▶ **Exercise prompt**:
Rename "common name" to "vernacular name" in everything from the first of the rows down through the line "common name: Stinking willie", and give back only those lines, with all else left unchanged.

Stored data entries

======

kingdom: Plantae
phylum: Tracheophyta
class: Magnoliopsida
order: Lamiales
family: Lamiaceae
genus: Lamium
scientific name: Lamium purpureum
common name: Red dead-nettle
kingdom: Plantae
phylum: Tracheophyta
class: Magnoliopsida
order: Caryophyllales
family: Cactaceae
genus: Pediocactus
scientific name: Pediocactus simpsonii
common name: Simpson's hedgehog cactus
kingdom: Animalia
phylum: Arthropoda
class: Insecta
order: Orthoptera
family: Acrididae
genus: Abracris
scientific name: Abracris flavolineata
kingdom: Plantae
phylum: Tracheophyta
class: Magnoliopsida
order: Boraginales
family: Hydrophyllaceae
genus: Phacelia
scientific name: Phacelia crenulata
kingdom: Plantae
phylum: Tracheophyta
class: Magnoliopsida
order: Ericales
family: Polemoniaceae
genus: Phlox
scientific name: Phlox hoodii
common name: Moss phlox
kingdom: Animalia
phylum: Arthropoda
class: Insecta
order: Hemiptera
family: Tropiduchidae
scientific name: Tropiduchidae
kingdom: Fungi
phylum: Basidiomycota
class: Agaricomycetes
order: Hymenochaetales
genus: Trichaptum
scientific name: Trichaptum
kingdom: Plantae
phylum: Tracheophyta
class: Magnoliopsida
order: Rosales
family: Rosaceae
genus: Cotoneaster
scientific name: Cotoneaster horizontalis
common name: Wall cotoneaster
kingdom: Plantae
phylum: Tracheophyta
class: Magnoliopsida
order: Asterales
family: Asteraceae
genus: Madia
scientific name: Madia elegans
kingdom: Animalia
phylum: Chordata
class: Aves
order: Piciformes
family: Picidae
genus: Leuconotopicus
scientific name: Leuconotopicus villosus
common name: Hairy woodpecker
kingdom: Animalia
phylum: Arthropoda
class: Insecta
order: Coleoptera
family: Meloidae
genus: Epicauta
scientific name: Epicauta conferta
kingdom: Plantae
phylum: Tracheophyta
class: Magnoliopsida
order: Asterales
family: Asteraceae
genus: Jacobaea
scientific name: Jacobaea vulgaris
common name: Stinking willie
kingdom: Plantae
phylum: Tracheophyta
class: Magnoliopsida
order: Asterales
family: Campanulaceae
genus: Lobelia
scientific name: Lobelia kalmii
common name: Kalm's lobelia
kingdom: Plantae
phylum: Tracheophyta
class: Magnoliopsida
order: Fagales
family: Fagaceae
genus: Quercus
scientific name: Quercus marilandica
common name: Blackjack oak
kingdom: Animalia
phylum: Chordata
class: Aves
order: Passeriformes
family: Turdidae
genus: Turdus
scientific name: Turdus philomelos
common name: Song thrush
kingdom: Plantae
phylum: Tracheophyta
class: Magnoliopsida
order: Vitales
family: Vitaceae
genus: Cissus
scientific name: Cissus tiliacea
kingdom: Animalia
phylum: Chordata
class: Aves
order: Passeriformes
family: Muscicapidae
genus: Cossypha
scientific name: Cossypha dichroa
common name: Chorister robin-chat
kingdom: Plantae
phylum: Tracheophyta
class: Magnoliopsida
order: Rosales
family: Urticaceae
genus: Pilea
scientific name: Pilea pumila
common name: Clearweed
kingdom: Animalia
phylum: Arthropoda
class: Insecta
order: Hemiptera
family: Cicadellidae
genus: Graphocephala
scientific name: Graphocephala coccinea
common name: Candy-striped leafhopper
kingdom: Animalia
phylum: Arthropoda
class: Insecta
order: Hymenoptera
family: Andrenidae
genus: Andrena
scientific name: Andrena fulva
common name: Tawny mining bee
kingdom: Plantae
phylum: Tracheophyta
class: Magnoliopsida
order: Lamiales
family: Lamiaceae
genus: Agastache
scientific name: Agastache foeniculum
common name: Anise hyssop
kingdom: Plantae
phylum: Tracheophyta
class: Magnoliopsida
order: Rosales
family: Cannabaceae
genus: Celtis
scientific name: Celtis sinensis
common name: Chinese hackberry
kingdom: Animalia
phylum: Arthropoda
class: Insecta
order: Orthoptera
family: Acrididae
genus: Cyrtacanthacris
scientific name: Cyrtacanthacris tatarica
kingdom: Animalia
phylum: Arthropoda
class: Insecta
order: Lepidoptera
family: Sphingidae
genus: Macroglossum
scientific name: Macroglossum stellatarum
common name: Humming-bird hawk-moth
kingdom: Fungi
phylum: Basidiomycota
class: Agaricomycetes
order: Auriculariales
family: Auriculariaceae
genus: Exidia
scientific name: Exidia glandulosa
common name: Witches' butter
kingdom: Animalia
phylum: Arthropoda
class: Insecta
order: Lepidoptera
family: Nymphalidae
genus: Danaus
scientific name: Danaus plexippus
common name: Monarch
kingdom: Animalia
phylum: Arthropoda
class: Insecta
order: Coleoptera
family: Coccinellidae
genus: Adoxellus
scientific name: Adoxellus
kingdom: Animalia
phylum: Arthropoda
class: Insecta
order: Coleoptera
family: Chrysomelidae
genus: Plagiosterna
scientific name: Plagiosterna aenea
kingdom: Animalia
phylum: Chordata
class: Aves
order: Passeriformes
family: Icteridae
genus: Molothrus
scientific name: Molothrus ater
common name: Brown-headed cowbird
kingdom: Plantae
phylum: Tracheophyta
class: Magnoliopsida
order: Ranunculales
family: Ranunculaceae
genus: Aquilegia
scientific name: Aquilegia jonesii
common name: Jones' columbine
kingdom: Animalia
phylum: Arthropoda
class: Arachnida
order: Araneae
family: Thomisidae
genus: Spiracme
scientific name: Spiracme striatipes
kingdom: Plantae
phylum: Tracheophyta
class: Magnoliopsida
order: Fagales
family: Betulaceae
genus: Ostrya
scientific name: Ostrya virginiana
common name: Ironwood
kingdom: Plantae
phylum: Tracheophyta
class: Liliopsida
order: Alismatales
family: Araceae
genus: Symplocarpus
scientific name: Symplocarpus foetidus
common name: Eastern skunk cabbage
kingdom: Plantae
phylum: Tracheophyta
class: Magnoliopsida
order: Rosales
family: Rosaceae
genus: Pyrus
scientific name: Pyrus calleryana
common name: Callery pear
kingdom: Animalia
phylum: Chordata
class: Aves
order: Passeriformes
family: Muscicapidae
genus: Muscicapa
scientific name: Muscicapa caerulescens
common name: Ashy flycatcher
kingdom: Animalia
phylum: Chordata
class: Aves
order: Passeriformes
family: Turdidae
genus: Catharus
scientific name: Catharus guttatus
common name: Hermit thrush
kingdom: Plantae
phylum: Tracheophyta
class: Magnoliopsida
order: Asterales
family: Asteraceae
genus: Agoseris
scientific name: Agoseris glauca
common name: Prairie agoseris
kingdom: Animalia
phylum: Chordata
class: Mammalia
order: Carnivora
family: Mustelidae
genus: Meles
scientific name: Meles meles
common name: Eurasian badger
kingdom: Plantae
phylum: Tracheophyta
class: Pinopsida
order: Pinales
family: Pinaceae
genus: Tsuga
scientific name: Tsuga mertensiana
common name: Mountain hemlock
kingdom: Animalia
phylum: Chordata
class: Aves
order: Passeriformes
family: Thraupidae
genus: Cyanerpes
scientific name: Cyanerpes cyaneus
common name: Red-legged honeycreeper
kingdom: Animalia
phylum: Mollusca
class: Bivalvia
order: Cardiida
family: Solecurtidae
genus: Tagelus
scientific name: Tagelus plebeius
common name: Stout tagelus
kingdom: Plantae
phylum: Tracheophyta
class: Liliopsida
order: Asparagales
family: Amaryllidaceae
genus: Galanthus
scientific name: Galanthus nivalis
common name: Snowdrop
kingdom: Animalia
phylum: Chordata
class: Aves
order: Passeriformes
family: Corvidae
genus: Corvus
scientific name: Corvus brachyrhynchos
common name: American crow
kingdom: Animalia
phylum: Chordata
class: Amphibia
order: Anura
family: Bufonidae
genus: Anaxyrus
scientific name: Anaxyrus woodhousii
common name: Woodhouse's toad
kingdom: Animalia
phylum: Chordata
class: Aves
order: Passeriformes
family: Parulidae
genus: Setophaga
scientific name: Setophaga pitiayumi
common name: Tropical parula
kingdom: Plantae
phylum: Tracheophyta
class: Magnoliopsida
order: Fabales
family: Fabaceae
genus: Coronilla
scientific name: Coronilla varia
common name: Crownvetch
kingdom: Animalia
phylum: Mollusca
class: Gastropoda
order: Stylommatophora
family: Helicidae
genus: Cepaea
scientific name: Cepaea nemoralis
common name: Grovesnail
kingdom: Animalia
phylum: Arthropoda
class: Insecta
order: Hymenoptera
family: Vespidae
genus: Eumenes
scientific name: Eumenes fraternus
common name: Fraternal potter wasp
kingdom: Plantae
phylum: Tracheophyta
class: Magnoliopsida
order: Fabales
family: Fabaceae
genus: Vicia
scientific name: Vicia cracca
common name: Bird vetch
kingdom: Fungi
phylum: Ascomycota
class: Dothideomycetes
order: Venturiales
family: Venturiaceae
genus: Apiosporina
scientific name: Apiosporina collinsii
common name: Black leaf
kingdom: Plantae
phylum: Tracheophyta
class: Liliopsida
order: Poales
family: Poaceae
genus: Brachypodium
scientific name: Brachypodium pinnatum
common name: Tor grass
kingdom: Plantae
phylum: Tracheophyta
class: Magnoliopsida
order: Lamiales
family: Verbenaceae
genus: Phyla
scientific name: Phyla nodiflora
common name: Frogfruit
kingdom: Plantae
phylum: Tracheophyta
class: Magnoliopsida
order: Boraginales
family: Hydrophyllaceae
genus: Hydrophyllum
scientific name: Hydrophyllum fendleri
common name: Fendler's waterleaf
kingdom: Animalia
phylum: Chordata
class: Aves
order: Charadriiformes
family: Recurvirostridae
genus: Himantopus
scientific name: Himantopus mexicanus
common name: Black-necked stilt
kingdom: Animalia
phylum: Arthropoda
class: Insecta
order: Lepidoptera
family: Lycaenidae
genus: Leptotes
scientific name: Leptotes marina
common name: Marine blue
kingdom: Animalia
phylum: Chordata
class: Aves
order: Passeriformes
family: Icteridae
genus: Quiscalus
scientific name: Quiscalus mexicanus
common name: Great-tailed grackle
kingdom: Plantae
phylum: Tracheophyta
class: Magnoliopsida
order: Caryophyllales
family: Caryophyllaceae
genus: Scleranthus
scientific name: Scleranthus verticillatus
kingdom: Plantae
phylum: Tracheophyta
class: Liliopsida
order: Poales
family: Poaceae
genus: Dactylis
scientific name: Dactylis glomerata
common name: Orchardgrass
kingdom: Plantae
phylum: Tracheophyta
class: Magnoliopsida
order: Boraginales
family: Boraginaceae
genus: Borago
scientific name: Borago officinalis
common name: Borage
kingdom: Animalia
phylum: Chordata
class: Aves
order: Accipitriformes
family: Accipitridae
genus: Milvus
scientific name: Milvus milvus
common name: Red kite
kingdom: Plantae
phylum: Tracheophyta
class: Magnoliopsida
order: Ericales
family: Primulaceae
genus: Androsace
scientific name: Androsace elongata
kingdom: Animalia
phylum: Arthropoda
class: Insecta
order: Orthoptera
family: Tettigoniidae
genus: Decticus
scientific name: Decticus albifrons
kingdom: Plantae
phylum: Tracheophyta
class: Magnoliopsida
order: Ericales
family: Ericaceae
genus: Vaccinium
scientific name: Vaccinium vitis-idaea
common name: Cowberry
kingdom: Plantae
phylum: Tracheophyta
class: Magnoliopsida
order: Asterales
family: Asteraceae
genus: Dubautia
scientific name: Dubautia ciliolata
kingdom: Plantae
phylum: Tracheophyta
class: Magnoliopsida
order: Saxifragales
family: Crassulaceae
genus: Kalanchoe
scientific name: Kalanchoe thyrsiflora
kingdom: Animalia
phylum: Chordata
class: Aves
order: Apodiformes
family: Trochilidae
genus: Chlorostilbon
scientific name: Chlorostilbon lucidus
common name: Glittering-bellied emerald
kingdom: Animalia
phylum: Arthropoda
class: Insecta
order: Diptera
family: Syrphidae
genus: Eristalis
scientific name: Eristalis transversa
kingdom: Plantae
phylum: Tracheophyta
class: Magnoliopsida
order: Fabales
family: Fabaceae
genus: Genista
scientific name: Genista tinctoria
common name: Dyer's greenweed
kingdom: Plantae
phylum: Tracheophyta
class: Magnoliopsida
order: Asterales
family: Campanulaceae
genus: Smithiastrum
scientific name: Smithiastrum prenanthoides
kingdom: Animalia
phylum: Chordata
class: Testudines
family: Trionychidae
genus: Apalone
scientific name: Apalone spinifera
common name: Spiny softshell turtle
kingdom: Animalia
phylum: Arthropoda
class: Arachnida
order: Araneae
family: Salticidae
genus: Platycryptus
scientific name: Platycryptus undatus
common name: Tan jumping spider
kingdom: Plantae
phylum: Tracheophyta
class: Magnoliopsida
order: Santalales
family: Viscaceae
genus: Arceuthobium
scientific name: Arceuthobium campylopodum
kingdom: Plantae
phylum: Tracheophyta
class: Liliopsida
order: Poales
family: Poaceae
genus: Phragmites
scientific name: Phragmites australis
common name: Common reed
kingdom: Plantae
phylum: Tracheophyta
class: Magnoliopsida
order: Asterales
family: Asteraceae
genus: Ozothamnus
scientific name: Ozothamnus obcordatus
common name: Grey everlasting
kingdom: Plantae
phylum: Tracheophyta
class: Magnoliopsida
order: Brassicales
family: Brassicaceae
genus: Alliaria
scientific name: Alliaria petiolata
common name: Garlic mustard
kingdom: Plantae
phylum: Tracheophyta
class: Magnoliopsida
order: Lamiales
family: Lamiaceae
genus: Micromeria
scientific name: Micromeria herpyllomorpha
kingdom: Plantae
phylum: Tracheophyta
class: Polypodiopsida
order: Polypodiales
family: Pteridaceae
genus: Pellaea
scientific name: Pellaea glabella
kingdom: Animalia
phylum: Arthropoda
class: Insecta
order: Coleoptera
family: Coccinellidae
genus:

======

▶ **Finished answer**:
kingdom: Plantae
phylum: Tracheophyta
class: Magnoliopsida
order: Lamiales
family: Lamiaceae
genus: Lamium
scientific name: Lamium purpureum
vernacular name: Red dead-nettle
kingdom: Plantae
phylum: Tracheophyta
class: Magnoliopsida
order: Caryophyllales
family: Cactaceae
genus: Pediocactus
scientific name: Pediocactus simpsonii
vernacular name: Simpson's hedgehog cactus
kingdom: Animalia
phylum: Arthropoda
class: Insecta
order: Orthoptera
family: Acrididae
genus: Abracris
scientific name: Abracris flavolineata
kingdom: Plantae
phylum: Tracheophyta
class: Magnoliopsida
order: Boraginales
family: Hydrophyllaceae
genus: Phacelia
scientific name: Phacelia crenulata
kingdom: Plantae
phylum: Tracheophyta
class: Magnoliopsida
order: Ericales
family: Polemoniaceae
genus: Phlox
scientific name: Phlox hoodii
vernacular name: Moss phlox
kingdom: Animalia
phylum: Arthropoda
class: Insecta
order: Hemiptera
family: Tropiduchidae
scientific name: Tropiduchidae
kingdom: Fungi
phylum: Basidiomycota
class: Agaricomycetes
order: Hymenochaetales
genus: Trichaptum
scientific name: Trichaptum
kingdom: Plantae
phylum: Tracheophyta
class: Magnoliopsida
order: Rosales
family: Rosaceae
genus: Cotoneaster
scientific name: Cotoneaster horizontalis
vernacular name: Wall cotoneaster
kingdom: Plantae
phylum: Tracheophyta
class: Magnoliopsida
order: Asterales
family: Asteraceae
genus: Madia
scientific name: Madia elegans
kingdom: Animalia
phylum: Chordata
class: Aves
order: Piciformes
family: Picidae
genus: Leuconotopicus
scientific name: Leuconotopicus villosus
vernacular name: Hairy woodpecker
kingdom: Animalia
phylum: Arthropoda
class: Insecta
order: Coleoptera
family: Meloidae
genus: Epicauta
scientific name: Epicauta conferta
kingdom: Plantae
phylum: Tracheophyta
class: Magnoliopsida
order: Asterales
family: Asteraceae
genus: Jacobaea
scientific name: Jacobaea vulgaris
vernacular name: Stinking willie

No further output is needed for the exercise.